(Dataset excerpts)
⁂

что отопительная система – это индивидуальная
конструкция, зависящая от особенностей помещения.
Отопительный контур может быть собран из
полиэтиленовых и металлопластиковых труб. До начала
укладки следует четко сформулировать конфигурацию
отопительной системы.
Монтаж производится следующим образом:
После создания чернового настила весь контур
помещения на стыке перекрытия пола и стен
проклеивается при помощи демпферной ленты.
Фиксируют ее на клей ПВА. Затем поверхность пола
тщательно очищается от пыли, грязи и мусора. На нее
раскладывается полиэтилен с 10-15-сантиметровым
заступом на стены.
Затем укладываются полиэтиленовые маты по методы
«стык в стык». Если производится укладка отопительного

⁂

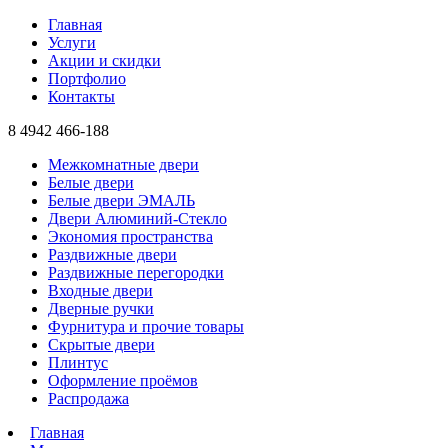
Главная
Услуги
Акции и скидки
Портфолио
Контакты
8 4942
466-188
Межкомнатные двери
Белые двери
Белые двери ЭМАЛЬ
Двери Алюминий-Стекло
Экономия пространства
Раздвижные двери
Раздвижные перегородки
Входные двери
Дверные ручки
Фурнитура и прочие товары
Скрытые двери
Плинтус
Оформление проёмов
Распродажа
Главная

⁂

--- Exercise goal ---
Swap "клей ПВА" for "монтажный клей" in the lines starting with the one that contains "что отопительная система – это индивидуальная" and going on through the one that contains "производится укладка отопительного", and write those lines out again with nothing else changed.

--- Answer for the task ---
что отопительная система – это индивидуальная
конструкция, зависящая от особенностей помещения.
Отопительный контур может быть собран из
полиэтиленовых и металлопластиковых труб. До начала
укладки следует четко сформулировать конфигурацию
отопительной системы.
Монтаж производится следующим образом:
После создания чернового настила весь контур
помещения на стыке перекрытия пола и стен
проклеивается при помощи демпферной ленты.
Фиксируют ее на монтажный клей. Затем поверхность пола
тщательно очищается от пыли, грязи и мусора. На нее
раскладывается полиэтилен с 10-15-сантиметровым
заступом на стены.
Затем укладываются полиэтиленовые маты по методы
«стык в стык». Если производится укладка отопительного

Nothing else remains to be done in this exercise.